There is no doubt that Dr Bill Maxwell's second annual report is bold. Education experts this week praised the comments made by the chief inspector and celebrated the good progress of schools overall (page 1). But read behind the lines of this glossy report and you will see all is not so rosy.
The fact that schools are failing to raise the achievements of pupils from poor homes is not their fault. Of course, some schools could do better. But is improved targeting of cash dedicated to this cause ever going to be an answer to breaking the cycle of poverty and raising the achievement levels of children whose home lives are in chaos?
This huge societal problem needs a team effort, but for years schools have been saying it is difficult to hook up with other children's services.
Along with this, the relentless targeting of pupils from socially disadvantaged backgrounds has meant the brightest pupils have been failed.
Heads would protest that a lack of funding and crumbling school buildings makes progress difficult.
Dr Maxwell's belief is that some schools can - and must - do better, regardless of their funding woes. There are schools in disadvantaged areas with a high proportion of poor pupils who buck the trend, so he believes it is possible.
But there is no real evidence yet that good practice is crossing local authority borders, and some schools and teachers have a head start by virtue of their post code.
This week TES Cymru reports that Dinefwr in Carmarthenshire could become a national testing ground for the Assembly government's vision of tri-level reform.

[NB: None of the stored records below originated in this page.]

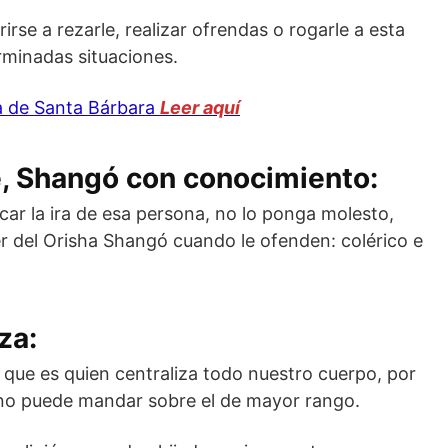
rse a rezarle, realizar ofrendas o rogarle a esta
rminadas situaciones.
ia de Santa Bárbara
Leer aquí
é, Shangó con conocimiento:
car la ira de esa persona, no lo ponga molesto,
r del Orisha Shangó cuando le ofenden: colérico e
za:
 que es quien centraliza todo nuestro cuerpo, por
no puede mandar sobre el de mayor rango.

The proposals to scrap schools as we know them and establish learning centres instead is seen as the way forward (page 1).
Under the proposals, true teamwork between agencies should come into being. Social workers and police officers will work from offices based at the learning centres, and the centres will receive equal funding.
Until the Assembly government ensures proper structures are in place and there is better funding in children's budgets across the board, schools are chasing a Utopian dream. In the meantime, schools can only do their best under difficult circumstances.